= Beginning of Section =

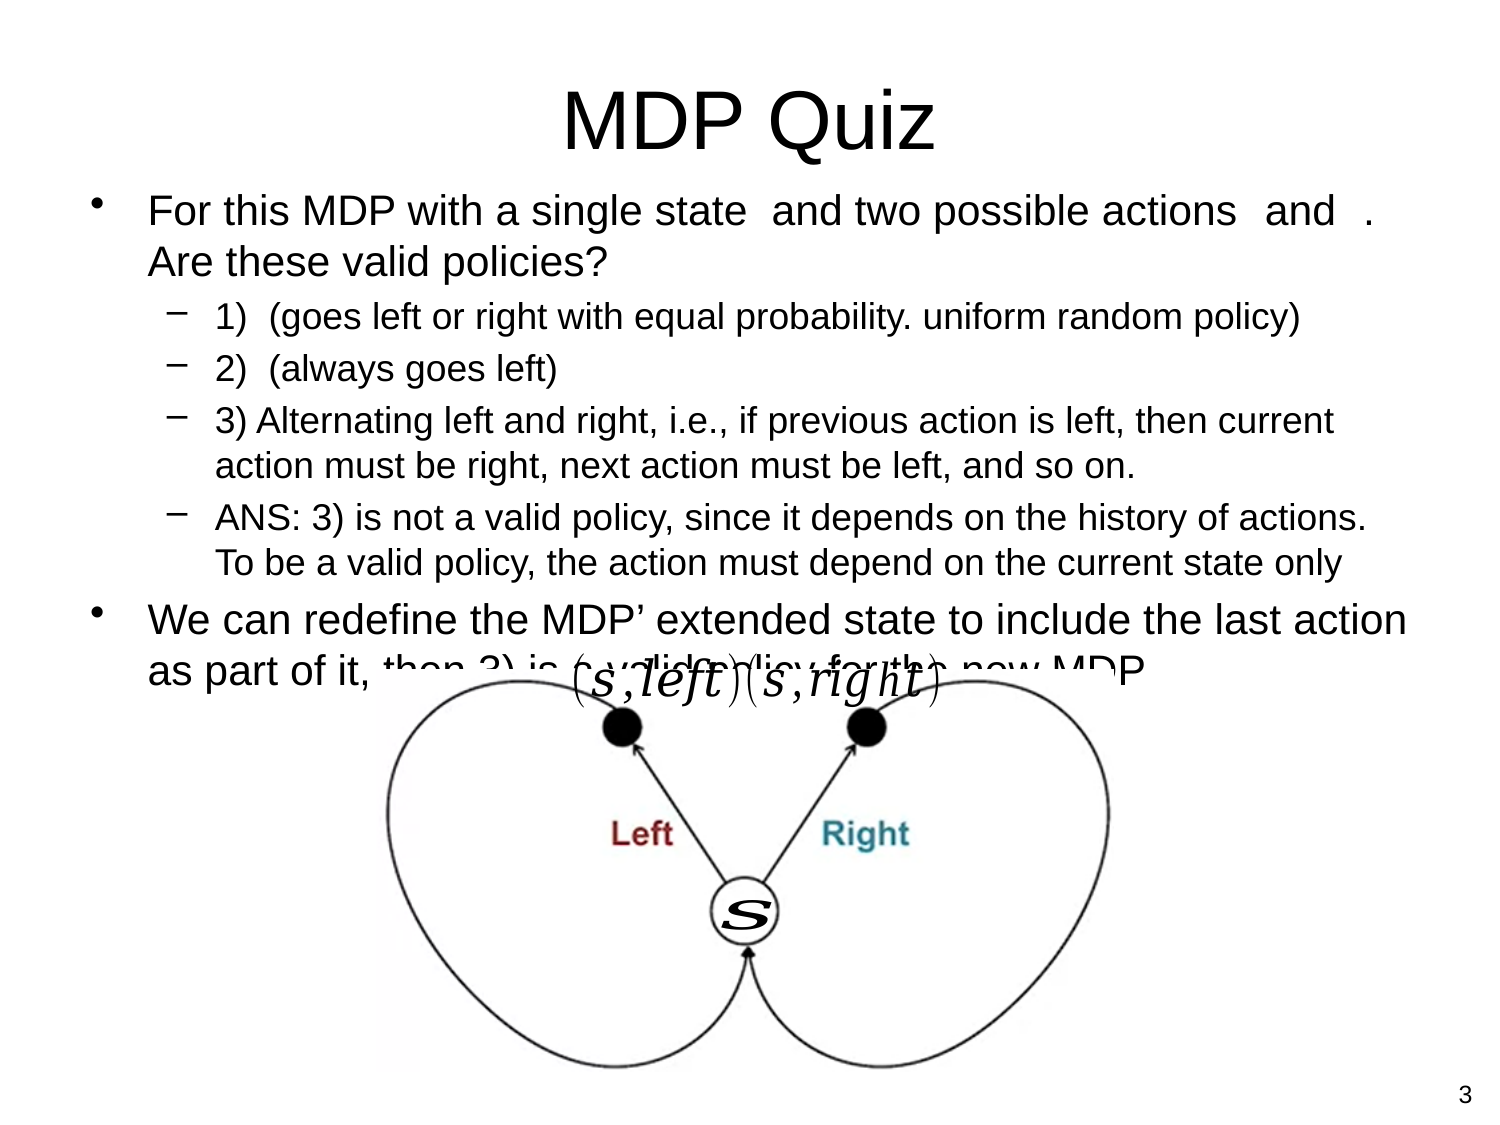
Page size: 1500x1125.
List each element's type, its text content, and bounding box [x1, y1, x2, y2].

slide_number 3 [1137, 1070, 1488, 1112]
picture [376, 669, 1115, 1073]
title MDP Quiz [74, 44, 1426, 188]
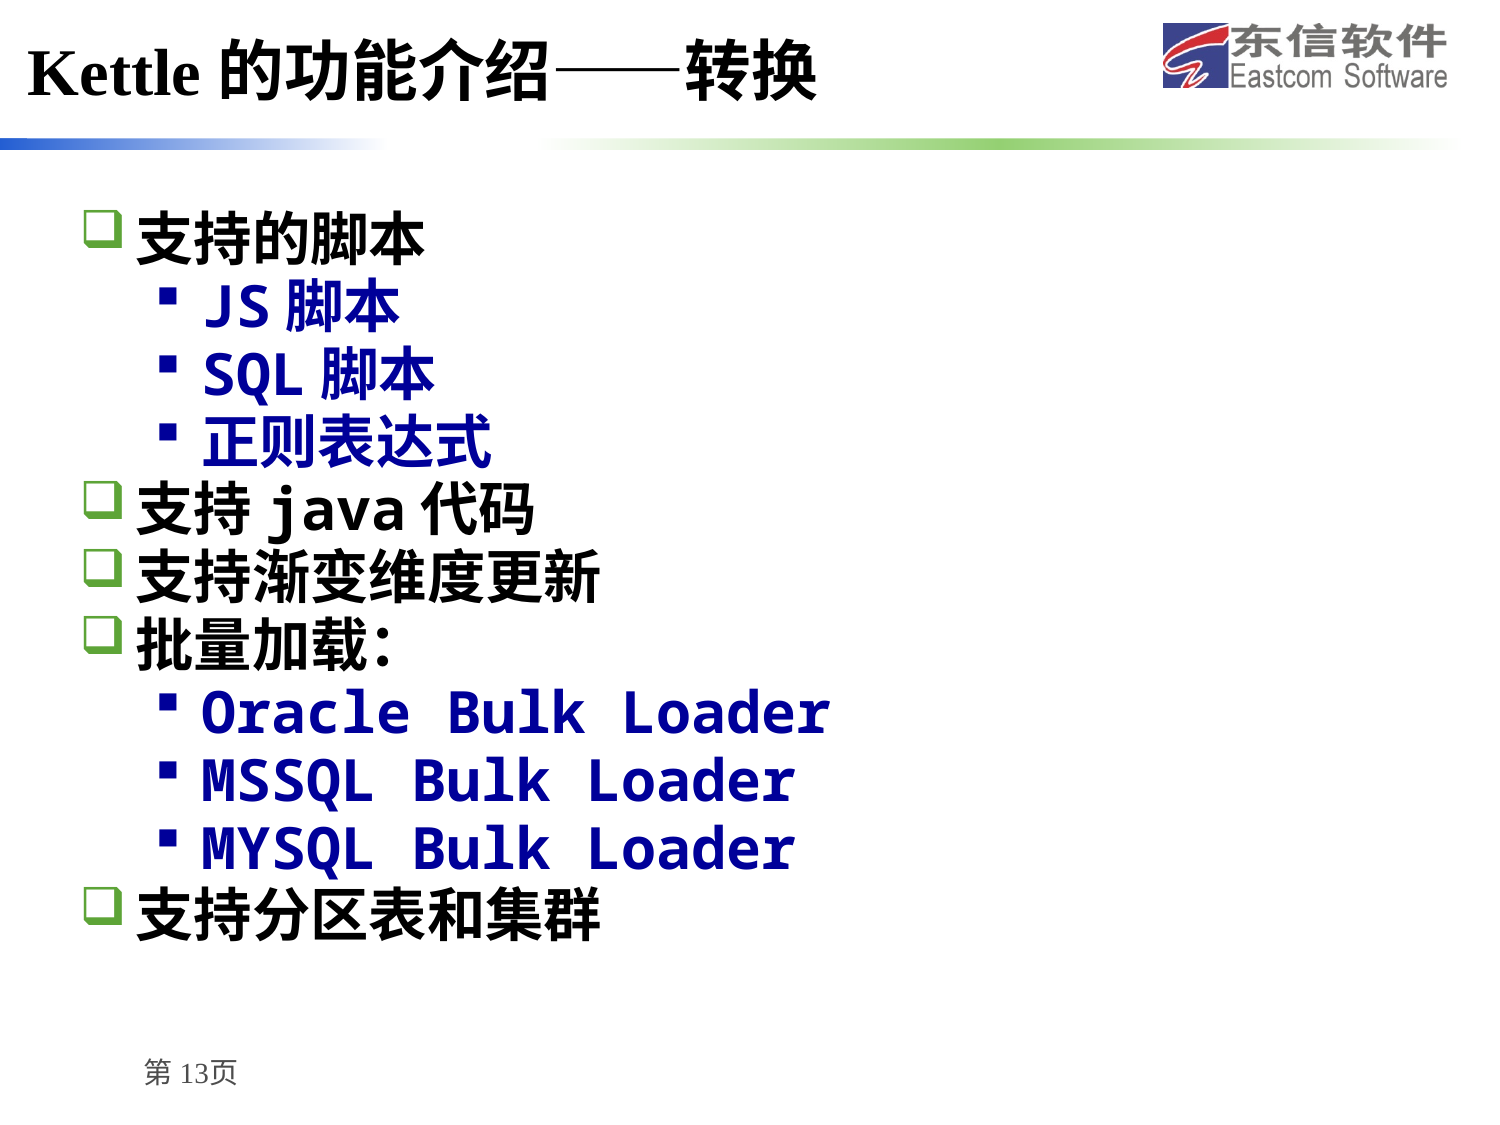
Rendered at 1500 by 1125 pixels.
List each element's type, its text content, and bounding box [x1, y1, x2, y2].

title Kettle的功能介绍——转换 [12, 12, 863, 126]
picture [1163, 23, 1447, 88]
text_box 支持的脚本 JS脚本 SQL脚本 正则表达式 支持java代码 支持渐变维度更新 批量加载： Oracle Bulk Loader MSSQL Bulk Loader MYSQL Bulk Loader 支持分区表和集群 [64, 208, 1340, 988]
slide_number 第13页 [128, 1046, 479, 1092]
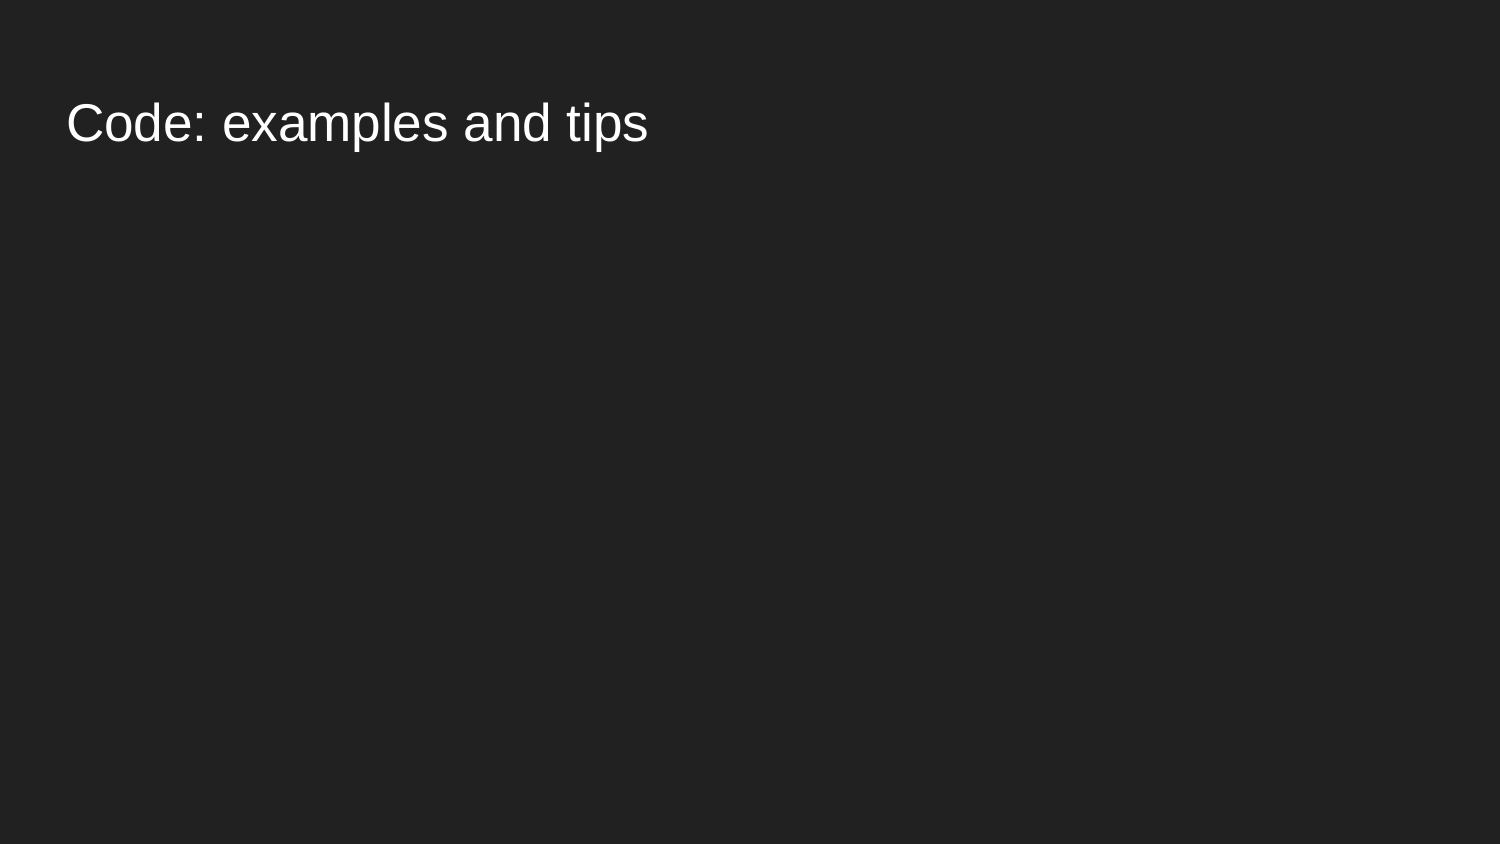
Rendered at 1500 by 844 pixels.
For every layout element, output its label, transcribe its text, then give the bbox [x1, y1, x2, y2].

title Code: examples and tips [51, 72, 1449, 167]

= End of Section =

WORK ITEM: Everything from the line with "For every layout" through the end of the listing, both ends included, needs to be transcribed exactly, with no other lines.

EXERCISE RESULT:
For every layout element, output its label, transcribe its text, then give the bbox [x1, y1, x2, y2].

title Code: examples and tips [51, 72, 1449, 167]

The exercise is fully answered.